I will be shocked if the combined Wii U/One/PS4 total passes 200 million and surprised if it passes 180 million but 150 million is a tad pessimistic though.
The reason I think it will shrink is two-fold; one being that the majority of the transitional audience the Wii had has gone over to different forms of gaming and the other being a shorter hardware cycle due to increased focus on features and extras and social integration plus the ever accelerating overall technology advancement.
I also believe, again due to these factors and the added notion that the One and PS4 are even more similar than the PS3/360 ever was in almost all regards, that all the consoles will have a flatter sales curve than the ones of the 7th gen (certainly none of them will repeat the amazing straight up and straight down curve of the Wii).
Will the 8th gen fail though? I suppose it depends on your defintion. Financially for the console manufacturers? Hard to say at this point, I'm leaning towards an overall yes though. Fail to expand the market; yes, without a doubt, most of the Wii's expanse was temporary and the console market as defined by core console gamers and software didn't really grow that much at all.

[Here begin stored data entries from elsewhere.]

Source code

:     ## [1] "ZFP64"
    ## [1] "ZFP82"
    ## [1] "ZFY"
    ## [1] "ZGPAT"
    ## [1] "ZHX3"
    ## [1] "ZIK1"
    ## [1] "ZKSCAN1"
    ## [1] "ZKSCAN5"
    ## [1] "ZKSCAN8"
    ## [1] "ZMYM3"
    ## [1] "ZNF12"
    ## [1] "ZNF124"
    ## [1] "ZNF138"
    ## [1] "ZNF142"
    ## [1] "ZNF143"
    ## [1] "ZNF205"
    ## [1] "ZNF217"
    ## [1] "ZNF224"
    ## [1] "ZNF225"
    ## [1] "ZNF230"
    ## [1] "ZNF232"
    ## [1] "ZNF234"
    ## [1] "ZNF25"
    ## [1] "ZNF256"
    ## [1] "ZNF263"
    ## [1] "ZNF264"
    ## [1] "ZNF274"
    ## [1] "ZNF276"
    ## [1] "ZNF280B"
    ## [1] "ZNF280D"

I'm not sure if this is anything but a semantic debate in the end, there are all sorts of failure.
For instance, as far as I'm concerned, the 8th gen is going to be a failure for me for continuing on the path set by the 7th gen in design philosophy and online/social focus since that's not my cup of tea, that hardly qualifies as an overall, objective, failure though.
Anyways, interesting subject!
Edit; OP, didn't you make a similar post a few weeks ago? This one is more thought provoking and less extreme and actually holds some merit, in my opinion. Something along the lines of "the future does not have your console in it" or something like that.